- **PROBLEM REQUIREMENTS**
Print every line of the entries below verbatim, keeping the original line breaks and changing nothing.

Start of DATASET CONTENT

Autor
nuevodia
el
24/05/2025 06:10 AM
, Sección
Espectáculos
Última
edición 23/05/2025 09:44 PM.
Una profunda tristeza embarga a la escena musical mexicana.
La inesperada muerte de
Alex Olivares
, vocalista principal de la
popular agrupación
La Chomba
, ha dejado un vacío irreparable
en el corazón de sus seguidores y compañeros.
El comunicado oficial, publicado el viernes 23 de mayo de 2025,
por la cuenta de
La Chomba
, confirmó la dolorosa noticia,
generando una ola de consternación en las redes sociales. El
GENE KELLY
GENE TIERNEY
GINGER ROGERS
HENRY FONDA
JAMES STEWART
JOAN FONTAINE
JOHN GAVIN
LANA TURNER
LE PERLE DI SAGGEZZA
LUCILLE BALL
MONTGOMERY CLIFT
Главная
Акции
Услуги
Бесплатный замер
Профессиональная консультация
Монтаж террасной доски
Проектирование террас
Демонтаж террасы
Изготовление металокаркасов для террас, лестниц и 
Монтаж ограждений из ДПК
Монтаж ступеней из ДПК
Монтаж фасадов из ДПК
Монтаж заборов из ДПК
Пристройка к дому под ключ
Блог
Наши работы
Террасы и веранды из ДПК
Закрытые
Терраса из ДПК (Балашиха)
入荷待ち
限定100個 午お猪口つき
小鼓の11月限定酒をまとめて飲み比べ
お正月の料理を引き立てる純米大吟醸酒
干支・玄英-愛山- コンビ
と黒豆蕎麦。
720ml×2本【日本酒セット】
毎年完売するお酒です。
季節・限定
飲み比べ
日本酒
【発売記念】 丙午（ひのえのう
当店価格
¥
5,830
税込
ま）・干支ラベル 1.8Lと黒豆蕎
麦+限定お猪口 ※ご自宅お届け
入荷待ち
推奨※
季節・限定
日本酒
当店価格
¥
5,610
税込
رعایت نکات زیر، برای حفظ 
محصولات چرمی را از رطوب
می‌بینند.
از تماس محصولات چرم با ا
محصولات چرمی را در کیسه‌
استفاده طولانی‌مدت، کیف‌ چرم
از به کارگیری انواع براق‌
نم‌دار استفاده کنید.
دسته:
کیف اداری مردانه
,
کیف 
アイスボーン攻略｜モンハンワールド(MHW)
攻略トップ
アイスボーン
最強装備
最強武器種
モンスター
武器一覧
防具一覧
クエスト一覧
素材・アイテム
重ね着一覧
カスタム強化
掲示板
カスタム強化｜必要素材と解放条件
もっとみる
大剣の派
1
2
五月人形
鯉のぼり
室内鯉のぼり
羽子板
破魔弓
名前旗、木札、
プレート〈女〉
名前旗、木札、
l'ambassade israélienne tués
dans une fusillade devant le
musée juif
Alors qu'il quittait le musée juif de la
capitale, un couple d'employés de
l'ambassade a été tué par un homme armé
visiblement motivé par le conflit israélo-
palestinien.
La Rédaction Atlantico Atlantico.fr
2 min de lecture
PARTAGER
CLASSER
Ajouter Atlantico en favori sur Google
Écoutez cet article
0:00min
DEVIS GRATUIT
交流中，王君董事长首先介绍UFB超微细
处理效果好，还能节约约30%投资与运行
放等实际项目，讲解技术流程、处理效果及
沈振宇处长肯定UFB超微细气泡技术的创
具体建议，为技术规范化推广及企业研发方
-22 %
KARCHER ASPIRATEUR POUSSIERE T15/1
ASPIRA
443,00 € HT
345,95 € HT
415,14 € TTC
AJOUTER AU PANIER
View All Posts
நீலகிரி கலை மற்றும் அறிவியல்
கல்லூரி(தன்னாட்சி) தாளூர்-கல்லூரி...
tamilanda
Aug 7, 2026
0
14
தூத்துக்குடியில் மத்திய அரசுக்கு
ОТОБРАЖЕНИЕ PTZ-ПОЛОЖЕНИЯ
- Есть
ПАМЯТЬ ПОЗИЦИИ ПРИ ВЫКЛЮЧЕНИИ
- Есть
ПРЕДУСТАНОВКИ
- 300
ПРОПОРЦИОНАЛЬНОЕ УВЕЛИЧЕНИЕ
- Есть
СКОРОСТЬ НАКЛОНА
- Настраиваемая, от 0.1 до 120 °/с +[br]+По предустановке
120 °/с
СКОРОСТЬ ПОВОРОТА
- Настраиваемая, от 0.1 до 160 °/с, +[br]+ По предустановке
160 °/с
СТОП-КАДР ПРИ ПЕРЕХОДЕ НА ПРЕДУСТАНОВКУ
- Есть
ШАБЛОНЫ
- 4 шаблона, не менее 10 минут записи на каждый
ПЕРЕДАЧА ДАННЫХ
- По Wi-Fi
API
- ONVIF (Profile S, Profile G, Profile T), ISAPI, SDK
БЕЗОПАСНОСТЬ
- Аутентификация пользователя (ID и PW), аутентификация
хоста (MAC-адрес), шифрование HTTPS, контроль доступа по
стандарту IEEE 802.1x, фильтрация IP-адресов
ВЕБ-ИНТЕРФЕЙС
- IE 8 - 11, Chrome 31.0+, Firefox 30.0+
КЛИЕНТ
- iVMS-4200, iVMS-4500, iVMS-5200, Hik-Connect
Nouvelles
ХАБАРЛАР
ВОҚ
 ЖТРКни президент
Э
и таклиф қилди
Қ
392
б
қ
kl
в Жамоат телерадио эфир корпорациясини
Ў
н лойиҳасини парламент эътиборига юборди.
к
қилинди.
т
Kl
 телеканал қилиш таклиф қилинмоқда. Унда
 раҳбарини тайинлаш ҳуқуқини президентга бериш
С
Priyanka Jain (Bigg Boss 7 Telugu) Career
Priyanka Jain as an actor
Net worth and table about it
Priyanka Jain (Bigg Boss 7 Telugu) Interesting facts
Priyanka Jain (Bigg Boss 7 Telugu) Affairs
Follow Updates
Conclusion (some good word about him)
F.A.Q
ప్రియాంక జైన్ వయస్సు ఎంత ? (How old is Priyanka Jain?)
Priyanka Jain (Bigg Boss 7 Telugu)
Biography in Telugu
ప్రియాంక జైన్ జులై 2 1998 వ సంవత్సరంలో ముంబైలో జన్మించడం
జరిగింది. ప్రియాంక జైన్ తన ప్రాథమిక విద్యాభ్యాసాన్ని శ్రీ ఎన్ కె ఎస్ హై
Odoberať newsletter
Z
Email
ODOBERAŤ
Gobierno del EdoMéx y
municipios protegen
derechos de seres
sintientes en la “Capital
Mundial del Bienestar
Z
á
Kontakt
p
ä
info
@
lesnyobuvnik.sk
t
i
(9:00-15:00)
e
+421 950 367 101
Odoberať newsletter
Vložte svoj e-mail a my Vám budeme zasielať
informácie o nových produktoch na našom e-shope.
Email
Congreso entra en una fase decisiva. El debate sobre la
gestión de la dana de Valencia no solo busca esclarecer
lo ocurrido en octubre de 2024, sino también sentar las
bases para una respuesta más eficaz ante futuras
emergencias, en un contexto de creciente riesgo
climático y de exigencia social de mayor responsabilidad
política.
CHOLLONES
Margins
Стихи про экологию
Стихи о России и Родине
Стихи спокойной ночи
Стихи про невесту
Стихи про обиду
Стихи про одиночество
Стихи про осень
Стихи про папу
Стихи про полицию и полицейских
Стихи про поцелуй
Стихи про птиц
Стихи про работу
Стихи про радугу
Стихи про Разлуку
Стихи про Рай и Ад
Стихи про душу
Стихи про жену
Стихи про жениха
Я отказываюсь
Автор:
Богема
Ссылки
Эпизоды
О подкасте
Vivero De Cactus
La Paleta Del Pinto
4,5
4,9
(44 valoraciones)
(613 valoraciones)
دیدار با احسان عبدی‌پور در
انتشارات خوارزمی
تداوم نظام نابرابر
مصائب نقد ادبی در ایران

End of DATASET CONTENT

- **EXERCISE RESPONSE**
Autor
nuevodia
el
24/05/2025 06:10 AM
, Sección
Espectáculos
Última
edición 23/05/2025 09:44 PM.
Una profunda tristeza embarga a la escena musical mexicana.
La inesperada muerte de
Alex Olivares
, vocalista principal de la
popular agrupación
La Chomba
, ha dejado un vacío irreparable
en el corazón de sus seguidores y compañeros.
El comunicado oficial, publicado el viernes 23 de mayo de 2025,
por la cuenta de
La Chomba
, confirmó la dolorosa noticia,
generando una ola de consternación en las redes sociales. El
GENE KELLY
GENE TIERNEY
GINGER ROGERS
HENRY FONDA
JAMES STEWART
JOAN FONTAINE
JOHN GAVIN
LANA TURNER
LE PERLE DI SAGGEZZA
LUCILLE BALL
MONTGOMERY CLIFT
Главная
Акции
Услуги
Бесплатный замер
Профессиональная консультация
Монтаж террасной доски
Проектирование террас
Демонтаж террасы
Изготовление металокаркасов для террас, лестниц и 
Монтаж ограждений из ДПК
Монтаж ступеней из ДПК
Монтаж фасадов из ДПК
Монтаж заборов из ДПК
Пристройка к дому под ключ
Блог
Наши работы
Террасы и веранды из ДПК
Закрытые
Терраса из ДПК (Балашиха)
入荷待ち
限定100個 午お猪口つき
小鼓の11月限定酒をまとめて飲み比べ
お正月の料理を引き立てる純米大吟醸酒
干支・玄英-愛山- コンビ
と黒豆蕎麦。
720ml×2本【日本酒セット】
毎年完売するお酒です。
季節・限定
飲み比べ
日本酒
【発売記念】 丙午（ひのえのう
当店価格
¥
5,830
税込
ま）・干支ラベル 1.8Lと黒豆蕎
麦+限定お猪口 ※ご自宅お届け
入荷待ち
推奨※
季節・限定
日本酒
当店価格
¥
5,610
税込
رعایت نکات زیر، برای حفظ 
محصولات چرمی را از رطوب
می‌بینند.
از تماس محصولات چرم با ا
محصولات چرمی را در کیسه‌
استفاده طولانی‌مدت، کیف‌ چرم
از به کارگیری انواع براق‌
نم‌دار استفاده کنید.
دسته:
کیف اداری مردانه
,
کیف 
アイスボーン攻略｜モンハンワールド(MHW)
攻略トップ
アイスボーン
最強装備
最強武器種
モンスター
武器一覧
防具一覧
クエスト一覧
素材・アイテム
重ね着一覧
カスタム強化
掲示板
カスタム強化｜必要素材と解放条件
もっとみる
大剣の派
1
2
五月人形
鯉のぼり
室内鯉のぼり
羽子板
破魔弓
名前旗、木札、
プレート〈女〉
名前旗、木札、
l'ambassade israélienne tués
dans une fusillade devant le
musée juif
Alors qu'il quittait le musée juif de la
capitale, un couple d'employés de
l'ambassade a été tué par un homme armé
visiblement motivé par le conflit israélo-
palestinien.
La Rédaction Atlantico Atlantico.fr
2 min de lecture
PARTAGER
CLASSER
Ajouter Atlantico en favori sur Google
Écoutez cet article
0:00min
DEVIS GRATUIT
交流中，王君董事长首先介绍UFB超微细
处理效果好，还能节约约30%投资与运行
放等实际项目，讲解技术流程、处理效果及
沈振宇处长肯定UFB超微细气泡技术的创
具体建议，为技术规范化推广及企业研发方
-22 %
KARCHER ASPIRATEUR POUSSIERE T15/1
ASPIRA
443,00 € HT
345,95 € HT
415,14 € TTC
AJOUTER AU PANIER
View All Posts
நீலகிரி கலை மற்றும் அறிவியல்
கல்லூரி(தன்னாட்சி) தாளூர்-கல்லூரி...
tamilanda
Aug 7, 2026
0
14
தூத்துக்குடியில் மத்திய அரசுக்கு
ОТОБРАЖЕНИЕ PTZ-ПОЛОЖЕНИЯ
- Есть
ПАМЯТЬ ПОЗИЦИИ ПРИ ВЫКЛЮЧЕНИИ
- Есть
ПРЕДУСТАНОВКИ
- 300
ПРОПОРЦИОНАЛЬНОЕ УВЕЛИЧЕНИЕ
- Есть
СКОРОСТЬ НАКЛОНА
- Настраиваемая, от 0.1 до 120 °/с +[br]+По предустановке
120 °/с
СКОРОСТЬ ПОВОРОТА
- Настраиваемая, от 0.1 до 160 °/с, +[br]+ По предустановке
160 °/с
СТОП-КАДР ПРИ ПЕРЕХОДЕ НА ПРЕДУСТАНОВКУ
- Есть
ШАБЛОНЫ
- 4 шаблона, не менее 10 минут записи на каждый
ПЕРЕДАЧА ДАННЫХ
- По Wi-Fi
API
- ONVIF (Profile S, Profile G, Profile T), ISAPI, SDK
БЕЗОПАСНОСТЬ
- Аутентификация пользователя (ID и PW), аутентификация
хоста (MAC-адрес), шифрование HTTPS, контроль доступа по
стандарту IEEE 802.1x, фильтрация IP-адресов
ВЕБ-ИНТЕРФЕЙС
- IE 8 - 11, Chrome 31.0+, Firefox 30.0+
КЛИЕНТ
- iVMS-4200, iVMS-4500, iVMS-5200, Hik-Connect
Nouvelles
ХАБАРЛАР
ВОҚ
 ЖТРКни президент
Э
и таклиф қилди
Қ
392
б
қ
kl
в Жамоат телерадио эфир корпорациясини
Ў
н лойиҳасини парламент эътиборига юборди.
к
қилинди.
т
Kl
 телеканал қилиш таклиф қилинмоқда. Унда
 раҳбарини тайинлаш ҳуқуқини президентга бериш
С
Priyanka Jain (Bigg Boss 7 Telugu) Career
Priyanka Jain as an actor
Net worth and table about it
Priyanka Jain (Bigg Boss 7 Telugu) Interesting facts
Priyanka Jain (Bigg Boss 7 Telugu) Affairs
Follow Updates
Conclusion (some good word about him)
F.A.Q
ప్రియాంక జైన్ వయస్సు ఎంత ? (How old is Priyanka Jain?)
Priyanka Jain (Bigg Boss 7 Telugu)
Biography in Telugu
ప్రియాంక జైన్ జులై 2 1998 వ సంవత్సరంలో ముంబైలో జన్మించడం
జరిగింది. ప్రియాంక జైన్ తన ప్రాథమిక విద్యాభ్యాసాన్ని శ్రీ ఎన్ కె ఎస్ హై
Odoberať newsletter
Z
Email
ODOBERAŤ
Gobierno del EdoMéx y
municipios protegen
derechos de seres
sintientes en la “Capital
Mundial del Bienestar
Z
á
Kontakt
p
ä
info
@
lesnyobuvnik.sk
t
i
(9:00-15:00)
e
+421 950 367 101
Odoberať newsletter
Vložte svoj e-mail a my Vám budeme zasielať
informácie o nových produktoch na našom e-shope.
Email
Congreso entra en una fase decisiva. El debate sobre la
gestión de la dana de Valencia no solo busca esclarecer
lo ocurrido en octubre de 2024, sino también sentar las
bases para una respuesta más eficaz ante futuras
emergencias, en un contexto de creciente riesgo
climático y de exigencia social de mayor responsabilidad
política.
CHOLLONES
Margins
Стихи про экологию
Стихи о России и Родине
Стихи спокойной ночи
Стихи про невесту
Стихи про обиду
Стихи про одиночество
Стихи про осень
Стихи про папу
Стихи про полицию и полицейских
Стихи про поцелуй
Стихи про птиц
Стихи про работу
Стихи про радугу
Стихи про Разлуку
Стихи про Рай и Ад
Стихи про душу
Стихи про жену
Стихи про жениха
Я отказываюсь
Автор:
Богема
Ссылки
Эпизоды
О подкасте
Vivero De Cactus
La Paleta Del Pinto
4,5
4,9
(44 valoraciones)
(613 valoraciones)
دیدار با احسان عبدی‌پور در
انتشارات خوارزمی
تداوم نظام نابرابر
مصائب نقد ادبی در ایران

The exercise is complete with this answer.